**Data for this exercise**

----

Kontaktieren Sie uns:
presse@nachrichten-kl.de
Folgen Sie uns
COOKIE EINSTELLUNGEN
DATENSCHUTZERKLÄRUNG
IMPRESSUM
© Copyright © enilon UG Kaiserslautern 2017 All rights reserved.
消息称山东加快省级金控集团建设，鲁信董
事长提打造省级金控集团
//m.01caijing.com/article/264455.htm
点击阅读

----

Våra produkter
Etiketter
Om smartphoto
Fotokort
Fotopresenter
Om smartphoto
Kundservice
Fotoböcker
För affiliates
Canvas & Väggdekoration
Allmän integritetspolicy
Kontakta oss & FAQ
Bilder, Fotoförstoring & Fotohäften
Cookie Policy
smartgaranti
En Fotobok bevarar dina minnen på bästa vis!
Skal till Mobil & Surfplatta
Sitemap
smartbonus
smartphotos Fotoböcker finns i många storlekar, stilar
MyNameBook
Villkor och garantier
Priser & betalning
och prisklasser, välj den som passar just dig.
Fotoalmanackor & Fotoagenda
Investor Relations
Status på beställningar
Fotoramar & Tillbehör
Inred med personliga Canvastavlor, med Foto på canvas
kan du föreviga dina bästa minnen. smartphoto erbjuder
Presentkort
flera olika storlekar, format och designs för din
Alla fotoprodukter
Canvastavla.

----

**What this task involves**
Present the material as a Markdown table with a Row column for the number and a Line column for the line, leaving out blank lines. Begin at the line containing "Våra produkter" and stop after the line containing "Canvastavla.".

**Solution to this task**
| Row | Line |
|---|---|
| 1 | Våra produkter |
| 2 | Etiketter |
| 3 | Om smartphoto |
| 4 | Fotokort |
| 5 | Fotopresenter |
| 6 | Om smartphoto |
| 7 | Kundservice |
| 8 | Fotoböcker |
| 9 | För affiliates |
| 10 | Canvas & Väggdekoration |
| 11 | Allmän integritetspolicy |
| 12 | Kontakta oss & FAQ |
| 13 | Bilder, Fotoförstoring & Fotohäften |
| 14 | Cookie Policy |
| 15 | smartgaranti |
| 16 | En Fotobok bevarar dina minnen på bästa vis! |
| 17 | Skal till Mobil & Surfplatta |
| 18 | Sitemap |
| 19 | smartbonus |
| 20 | smartphotos Fotoböcker finns i många storlekar, stilar |
| 21 | MyNameBook |
| 22 | Villkor och garantier |
| 23 | Priser & betalning |
| 24 | och prisklasser, välj den som passar just dig. |
| 25 | Fotoalmanackor & Fotoagenda |
| 26 | Investor Relations |
| 27 | Status på beställningar |
| 28 | Fotoramar & Tillbehör |
| 29 | Inred med personliga Canvastavlor, med Foto på canvas |
| 30 | kan du föreviga dina bästa minnen. smartphoto erbjuder |
| 31 | Presentkort |
| 32 | flera olika storlekar, format och designs för din |
| 33 | Alla fotoprodukter |
| 34 | Canvastavla. |